Gerry Gomez
- Gomez in 1950

Personal information
- Full name: Gerry Ethridge Gomez
- Born: 10 October 1919 Port of Spain, Trinidad
- Died: 7 August 1996 (aged 76) Port of Spain, Trinidad
- Batting: Right-handed
- Bowling: Right-arm medium Right-arm off-break
- Role: All-rounder

International information
- National side: West Indies;
- Test debut (cap 49): 22 July 1939 v England
- Last Test: 30 March 1954 v England

Umpiring information
- Tests umpired: 1 (1965)

Career statistics
| Competition | Test | First-class |
| Matches | 29 | 126 |
| Runs scored | 1,243 | 6,764 |
| Batting average | 30.31 | 43.63 |
| 100s/50s | 1/8 | 14/29 |
| Top score | 101 | 216* |
| Balls bowled | 5,236 | 15,178 |
| Wickets | 58 | 200 |
| Bowling average | 27.41 | 26.33 |
| 5 wickets in innings | 1 | 5 |
| 10 wickets in match | 1 | 2 |
| Best bowling | 7/55 | 9/24 |
| Catches/stumpings | 18/0 | 92/0 |
- Source: ESPNcricinfo, 30 May 2019

= Gerry Gomez =

Trinidadian sportsman (1919–1996)

Gerry Ethridge Gomez (10 October 1919 – 6 August 1996) was a cricketer who played 29 Test matches for the West Indies cricket team between 1939 and 1954, scoring 1,243 runs and taking 58 wickets.
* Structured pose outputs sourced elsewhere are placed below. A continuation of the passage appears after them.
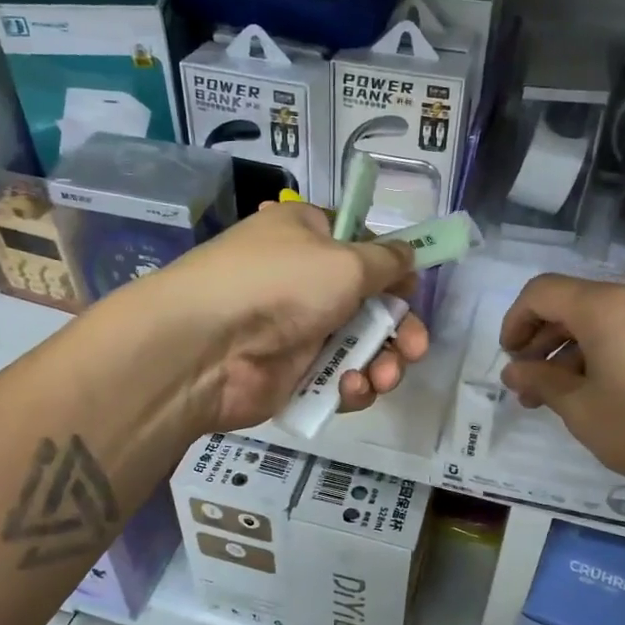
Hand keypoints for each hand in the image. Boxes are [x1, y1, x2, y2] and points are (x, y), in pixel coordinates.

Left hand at [127, 199, 430, 432]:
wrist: (208, 348)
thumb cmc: (281, 285)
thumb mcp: (346, 261)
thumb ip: (386, 261)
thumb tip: (408, 254)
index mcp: (309, 236)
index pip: (361, 247)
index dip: (392, 270)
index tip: (411, 291)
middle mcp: (303, 279)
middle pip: (370, 304)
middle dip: (400, 329)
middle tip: (416, 349)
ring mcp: (297, 330)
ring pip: (359, 347)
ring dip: (383, 362)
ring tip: (385, 377)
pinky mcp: (292, 375)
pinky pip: (337, 379)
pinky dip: (351, 386)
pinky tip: (350, 389)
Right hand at [499, 274, 624, 516]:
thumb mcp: (579, 407)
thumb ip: (539, 380)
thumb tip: (513, 371)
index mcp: (608, 305)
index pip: (542, 292)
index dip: (515, 321)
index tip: (509, 358)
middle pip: (573, 304)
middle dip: (542, 341)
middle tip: (526, 384)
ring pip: (602, 320)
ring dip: (570, 352)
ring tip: (554, 396)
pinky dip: (602, 353)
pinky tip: (592, 392)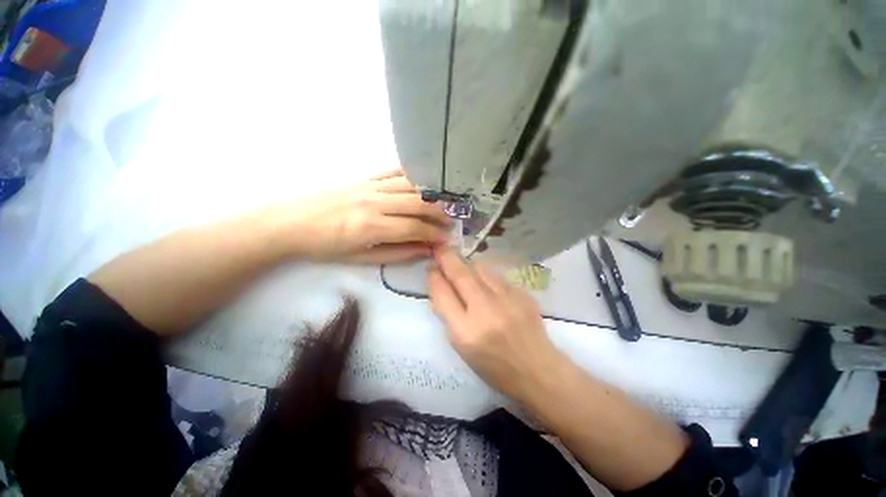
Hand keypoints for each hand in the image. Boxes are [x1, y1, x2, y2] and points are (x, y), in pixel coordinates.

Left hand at [282, 169, 450, 263]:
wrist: (292, 223)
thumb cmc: (326, 247)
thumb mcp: (362, 259)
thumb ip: (397, 253)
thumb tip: (425, 250)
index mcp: (371, 227)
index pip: (414, 228)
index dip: (433, 234)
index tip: (446, 239)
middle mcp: (374, 202)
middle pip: (417, 203)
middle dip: (439, 213)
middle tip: (450, 222)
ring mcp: (369, 186)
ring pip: (410, 185)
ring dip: (430, 195)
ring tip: (442, 205)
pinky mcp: (364, 178)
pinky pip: (393, 172)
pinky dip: (412, 176)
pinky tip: (424, 182)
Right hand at [427, 246, 563, 398]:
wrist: (537, 369)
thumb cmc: (493, 366)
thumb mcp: (462, 347)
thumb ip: (448, 315)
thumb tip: (440, 286)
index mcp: (466, 332)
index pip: (443, 294)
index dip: (434, 277)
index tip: (431, 268)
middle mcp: (486, 311)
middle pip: (461, 275)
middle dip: (447, 257)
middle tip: (440, 248)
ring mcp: (507, 299)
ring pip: (480, 269)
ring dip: (467, 265)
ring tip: (462, 266)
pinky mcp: (522, 293)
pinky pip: (497, 276)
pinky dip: (485, 275)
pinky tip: (485, 282)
He captained in one match for the West Indies when England toured in 1947/8.

Gomez was born in Port of Spain, Trinidad. During his career at the domestic level, he was an all-rounder of good standard, playing 126 matches and scoring runs at a batting average of nearly 45, in addition to taking 200 wickets at an average just above 25 with his medium pace.

He remained involved with cricket, as manager and administrator, and also served as an umpire in the Test match between West Indies and Australia in Georgetown, Guyana, in April 1965, when the appointed umpire, Cecil Kippins, pulled out on the day before the match. Kippins was ordered to withdraw by the British Guiana umpires' association, as Barbadian umpire Cortez Jordan was appointed as the second umpire, the first time a West Indian umpire had stood in a Test match outside his home territory. This was the first first-class match that Gomez umpired, and his only Test as an umpire.

Gomez also played football for Trinidad, and both his father and his son, Gregory Peter Gomez, played first-class cricket.

In June 1988 Gomez was celebrated on the $1.50 Trinidad and Tobago stamp alongside the Barbados Cricket Buckle.